US Naval Community College reaches initial operating capability

by Tommy Grant

After several years, the U.S. Naval Community College reached initial operating capability in the fall of 2023 following several rounds of pilot programs, offering thousands of sailors, Marines and Coast Guardsmen the opportunity to earn an accredited, two-year associate degree.

Efforts to stand up the U.S. Naval Community college, known as USNCC for short, kicked off in 2019 when the Navy announced plans to launch an “Education for Seapower” campaign aimed at bolstering the service’s enlisted educational offerings.

USNCC now provides more than 2,600 service members access to education that pertains to their military jobs, while paving the way for them to receive further credentials and degrees, Dr. Randi Cosentino, president of the USNCC, told Navy Times.

“With [initial operating capability], it basically means we have the systems, the infrastructure, the beginnings of our program plans and the model that’s been proven that we now can grow on and invest in in order to ultimately get to [full operating capability],” Cosentino said.

Currently, students may receive an associate’s degree in more than five fields — including cybersecurity and nuclear engineering — through partner institutions like Arizona State University, Alexandria Technical and Community College, and University of Maryland Global Campus.

The programs are delivered exclusively online, meaning that even those aboard ships have access to nearly all courses, Cosentino said.

“Our service members are participating in these programs while maintaining their full op-tempo,” Cosentino said. “And that means that some are taking it even while out and deployed.”

Efforts continue to make the courses and programs more accessible in low-bandwidth environments, such as deployed ships, she added.

After completing their associate degree through USNCC, service members can transfer to a four-year institution to receive their bachelor’s degree using their tuition assistance or GI Bill credits, Cosentino said.

“Every single one of our programs has at least one high-quality transfer pathway that is a guaranteed, two-plus-two, pathway,” Cosentino said. “That means you take your full associate’s degree, no loss of credit, and you get to translate that into a relevant four-year degree.”

The community college first originated from former Secretary of the Navy Richard Spencer’s “Education for Seapower” campaign in 2019 as part of efforts to improve the Navy’s intellectual advancement.

In January 2021, USNCC kicked off its first pilot program, providing roughly 600 students the opportunity to study the nuclear field, cyber security, data analytics, English, math, and naval ethics.

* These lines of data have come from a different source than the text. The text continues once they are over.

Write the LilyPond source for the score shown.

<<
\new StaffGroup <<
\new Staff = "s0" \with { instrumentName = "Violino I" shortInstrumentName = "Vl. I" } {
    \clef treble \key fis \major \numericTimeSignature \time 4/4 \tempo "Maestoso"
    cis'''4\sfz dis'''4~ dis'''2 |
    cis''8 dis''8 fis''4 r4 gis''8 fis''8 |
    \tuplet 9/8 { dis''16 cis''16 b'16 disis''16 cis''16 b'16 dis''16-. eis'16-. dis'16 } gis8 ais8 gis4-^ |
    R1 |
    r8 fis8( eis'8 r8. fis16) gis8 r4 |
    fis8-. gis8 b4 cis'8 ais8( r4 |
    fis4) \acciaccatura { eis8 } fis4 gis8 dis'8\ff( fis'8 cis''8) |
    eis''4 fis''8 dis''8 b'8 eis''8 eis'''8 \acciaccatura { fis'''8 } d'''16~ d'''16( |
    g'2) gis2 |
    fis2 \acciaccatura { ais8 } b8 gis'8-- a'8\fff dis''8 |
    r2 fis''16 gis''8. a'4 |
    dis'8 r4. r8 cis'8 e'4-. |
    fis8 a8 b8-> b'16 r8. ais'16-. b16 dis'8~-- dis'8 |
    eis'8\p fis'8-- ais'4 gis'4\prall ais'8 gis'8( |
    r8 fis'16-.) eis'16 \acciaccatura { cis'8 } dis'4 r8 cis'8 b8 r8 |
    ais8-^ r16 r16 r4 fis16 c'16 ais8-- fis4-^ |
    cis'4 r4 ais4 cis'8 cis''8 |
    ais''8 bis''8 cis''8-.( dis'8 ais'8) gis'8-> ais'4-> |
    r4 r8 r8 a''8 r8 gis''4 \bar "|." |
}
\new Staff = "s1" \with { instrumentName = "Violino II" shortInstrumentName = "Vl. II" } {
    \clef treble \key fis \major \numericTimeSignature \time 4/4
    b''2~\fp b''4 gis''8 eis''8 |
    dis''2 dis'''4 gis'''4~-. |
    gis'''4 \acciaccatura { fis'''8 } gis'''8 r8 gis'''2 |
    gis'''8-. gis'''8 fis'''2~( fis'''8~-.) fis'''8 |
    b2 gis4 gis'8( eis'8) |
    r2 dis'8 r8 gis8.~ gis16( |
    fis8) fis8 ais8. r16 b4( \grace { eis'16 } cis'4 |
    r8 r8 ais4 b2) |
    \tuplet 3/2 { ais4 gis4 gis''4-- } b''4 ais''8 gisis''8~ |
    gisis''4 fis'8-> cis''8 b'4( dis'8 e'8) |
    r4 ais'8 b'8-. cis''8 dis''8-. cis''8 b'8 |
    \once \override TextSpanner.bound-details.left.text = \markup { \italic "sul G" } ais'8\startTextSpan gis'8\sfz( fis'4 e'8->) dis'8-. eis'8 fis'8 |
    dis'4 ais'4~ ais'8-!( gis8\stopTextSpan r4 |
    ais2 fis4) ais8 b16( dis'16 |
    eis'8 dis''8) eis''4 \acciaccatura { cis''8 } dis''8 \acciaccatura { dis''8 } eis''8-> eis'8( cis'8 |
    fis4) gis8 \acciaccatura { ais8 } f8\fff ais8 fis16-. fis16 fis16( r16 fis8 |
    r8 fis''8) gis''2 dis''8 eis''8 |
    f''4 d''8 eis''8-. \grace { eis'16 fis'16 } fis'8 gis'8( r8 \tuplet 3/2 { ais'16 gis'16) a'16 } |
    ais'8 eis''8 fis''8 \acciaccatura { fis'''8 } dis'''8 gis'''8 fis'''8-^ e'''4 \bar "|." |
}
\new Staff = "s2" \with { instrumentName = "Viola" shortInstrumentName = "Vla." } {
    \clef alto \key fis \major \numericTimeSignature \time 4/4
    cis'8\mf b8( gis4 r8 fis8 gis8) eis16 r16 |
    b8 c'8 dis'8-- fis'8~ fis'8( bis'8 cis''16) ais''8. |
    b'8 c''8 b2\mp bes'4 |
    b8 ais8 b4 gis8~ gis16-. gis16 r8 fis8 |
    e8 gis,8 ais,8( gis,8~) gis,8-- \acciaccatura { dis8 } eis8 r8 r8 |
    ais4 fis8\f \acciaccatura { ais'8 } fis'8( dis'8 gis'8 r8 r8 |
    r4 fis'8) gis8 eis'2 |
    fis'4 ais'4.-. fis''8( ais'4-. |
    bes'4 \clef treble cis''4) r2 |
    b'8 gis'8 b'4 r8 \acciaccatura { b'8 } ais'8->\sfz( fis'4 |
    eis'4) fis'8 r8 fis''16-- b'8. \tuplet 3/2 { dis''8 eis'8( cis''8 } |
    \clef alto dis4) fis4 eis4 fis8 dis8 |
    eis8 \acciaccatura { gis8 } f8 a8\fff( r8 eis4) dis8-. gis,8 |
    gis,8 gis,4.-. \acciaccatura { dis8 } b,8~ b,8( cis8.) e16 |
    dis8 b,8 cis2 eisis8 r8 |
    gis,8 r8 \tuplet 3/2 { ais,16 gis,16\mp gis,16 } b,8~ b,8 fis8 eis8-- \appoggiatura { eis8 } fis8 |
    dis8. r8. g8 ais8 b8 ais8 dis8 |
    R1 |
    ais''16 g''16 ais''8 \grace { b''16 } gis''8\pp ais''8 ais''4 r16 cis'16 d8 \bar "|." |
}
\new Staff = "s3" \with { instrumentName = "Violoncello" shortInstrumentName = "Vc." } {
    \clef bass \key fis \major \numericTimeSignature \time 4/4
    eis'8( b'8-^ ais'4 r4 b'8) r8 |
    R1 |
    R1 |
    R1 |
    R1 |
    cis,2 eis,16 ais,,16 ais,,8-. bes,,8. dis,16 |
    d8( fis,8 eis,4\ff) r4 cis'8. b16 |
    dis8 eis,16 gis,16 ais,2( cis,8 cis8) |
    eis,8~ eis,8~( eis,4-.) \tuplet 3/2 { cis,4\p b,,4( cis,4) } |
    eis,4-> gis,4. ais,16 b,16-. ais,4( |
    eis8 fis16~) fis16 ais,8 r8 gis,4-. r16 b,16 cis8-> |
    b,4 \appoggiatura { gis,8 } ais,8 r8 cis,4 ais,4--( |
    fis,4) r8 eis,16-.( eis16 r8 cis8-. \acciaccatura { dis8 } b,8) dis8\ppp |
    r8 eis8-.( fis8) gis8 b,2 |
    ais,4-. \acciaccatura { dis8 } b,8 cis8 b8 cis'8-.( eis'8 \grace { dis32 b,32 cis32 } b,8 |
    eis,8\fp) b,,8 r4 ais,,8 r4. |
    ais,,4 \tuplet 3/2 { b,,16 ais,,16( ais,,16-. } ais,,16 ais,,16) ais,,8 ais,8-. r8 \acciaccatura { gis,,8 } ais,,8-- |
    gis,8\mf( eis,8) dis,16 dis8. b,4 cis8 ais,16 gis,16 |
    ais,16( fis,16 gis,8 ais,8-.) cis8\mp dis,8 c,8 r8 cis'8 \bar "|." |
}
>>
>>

Then-Secretary of the Navy Kenneth Braithwaite said at the time that it is “imperative we have a more educated enlisted force, grounded in the understanding of current events, allowing them to add context to the actions they may be ordered to do.”

In an interview with Navy Times, USNCC Command Master Chief Jordan Rosado urged service members to take advantage of the program and start furthering their education as soon as possible.

An early start allows service members more flexibility regarding how to use their tuition assistance, or GI Bill, to continue their education, he said.

Once reaching full operating capability, currently slated for 2028, USNCC plans to dramatically increase its student body and offer associate degrees in 15 to 25 different areas.

“I’m hoping to, in the near years, expand to 25,000 students enrolled in the U.S. Naval Community College,” Master Chief Petty Officer of the Navy James Honea told Navy Times in an exclusive interview at his Pentagon office in September. “And I would like to continue to expand on that so that it becomes more and more relevant and impactful to the sailors across our Navy.”

Key steps left to reaching full operating capability include hiring more staff to accommodate more students and receiving accreditation so students receive their degree from USNCC, instead of from partner institutions.

“The accreditation process in and of itself is a three-to-five-year process,” Cosentino said. “Our goal is to make sure that we are fully accredited before we reach [full operating capability]…We feel highly confident that we’re putting in place all of the programs or policies, outcomes, the assessments that we’re going to need to hopefully achieve that.”